## REQUIREMENT A
Answer these from the commentary on returning to work after the holidays, one answer per line:
(i) What did many retail workers spend Christmas doing?
(ii) What yearly pay does the commentary give for teaching kids to read?
(iii) What will Wall Street eye for trading clues?
## REQUIREMENT B
Carry on the commentary on returning to work after the holidays, starting after its last sentence.

## SELECTED EXTRACT
+++

The white collar crowd will grudgingly go back to the office this week across the Western world — or back to the home office — following an extended vacation not afforded to a lot of actual working people, many of whom spent Christmas re-folding the same clothes over and over again on retail sales floors and New Year’s serving drinks and food to the affluent.
In fairness, at least some regular people in America enjoy the same lengthy break as the well-to-do at Christmas, but for Main Street, the high Western holidays tend to be quite stressful, as are most things when you don’t have any money, or none to spare anyway.
Whatever your tax bracket — whether you teach kids to read for $65,000 a year or move numbers around on a screen for $650,000 — you’ll be back at it in the days ahead. Wall Street will eye the US jobs report for trading clues (read: gambling cues) in the context of a Fed which, if you believe the December SEP, is disinclined to cut rates aggressively in 2025.

+++

## DATA EXTRACT
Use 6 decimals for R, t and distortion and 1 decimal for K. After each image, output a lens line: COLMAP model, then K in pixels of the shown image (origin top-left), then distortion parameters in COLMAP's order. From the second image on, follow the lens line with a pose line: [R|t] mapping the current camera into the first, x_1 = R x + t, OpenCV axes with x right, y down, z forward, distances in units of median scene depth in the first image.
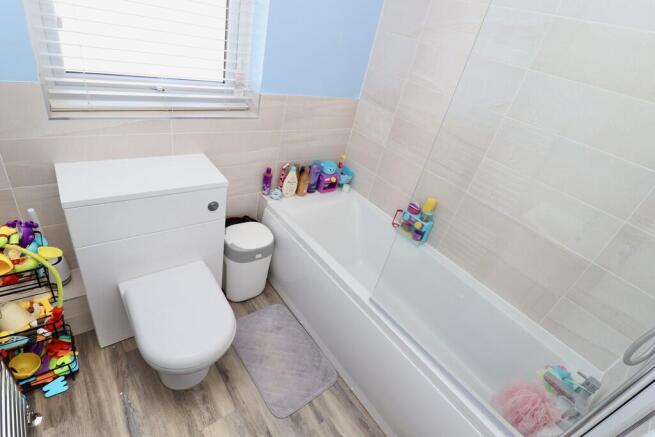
lens RADIAL K [[323.0, 0, 327.5], [0, 323.0, 218.5], [0, 0, 1]] dist [-0.000008, -0.000389]
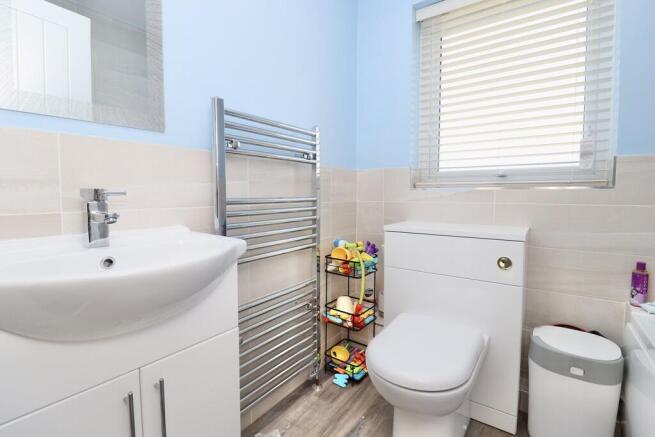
lens RADIAL K [[304.9, 0, 325.0], [0, 304.9, 213.3], [0, 0, 1]] dist [0.001729, -0.010655]
pose [[0.282495, -0.146811, -0.947968, 0.313638], [-0.457543, 0.847944, -0.267668, 0.296266], [0.843120, 0.509351, 0.172367, 0.391572]]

+++

## EXERCISE RESULT A
(i) Re-folding the same clothes over and over again on retail sales floors.
(ii) $65,000.
(iii) The US jobs report.

## EXERCISE RESULT B
Economists expect 155,000 (give or take) from the NFP readout. That’d be a downshift from the prior month’s pace, but November’s robust headline was probably a function of snapback hiring from October, when payrolls were distorted by hurricanes and work stoppages.
Ignoring any revisions, a consensus print would bring the three-month pace down to 139,000. For all of 2024, the average would be 178,000, down from 251,000 in 2023. (The final CES benchmark revision’s due with the January jobs report, which is to say next month.)
Assuming a headline at or near expectations, the Fed narrative won’t change. Over the weekend, Adriana Kugler was adamant about sticky inflation. “We’re not at 2% yet,” she told an audience at an AEA event. “Obviously our job is not done.”
No, “obviously” not, but it’s worth noting that the unemployment rate very nearly rounded to a cycle high in November, and notwithstanding the fact that 4.3% still counts as low on any historical lookback, the Fed showed itself to be hyper-sensitive to nascent labor market weakness over the summer. Economists expect an unchanged UNR on Friday.
Market pricing for Fed cuts in 2025 now stands at around 40bps. So, one cut fully priced, plus better-then-even odds of a second. That’s come in very sharply.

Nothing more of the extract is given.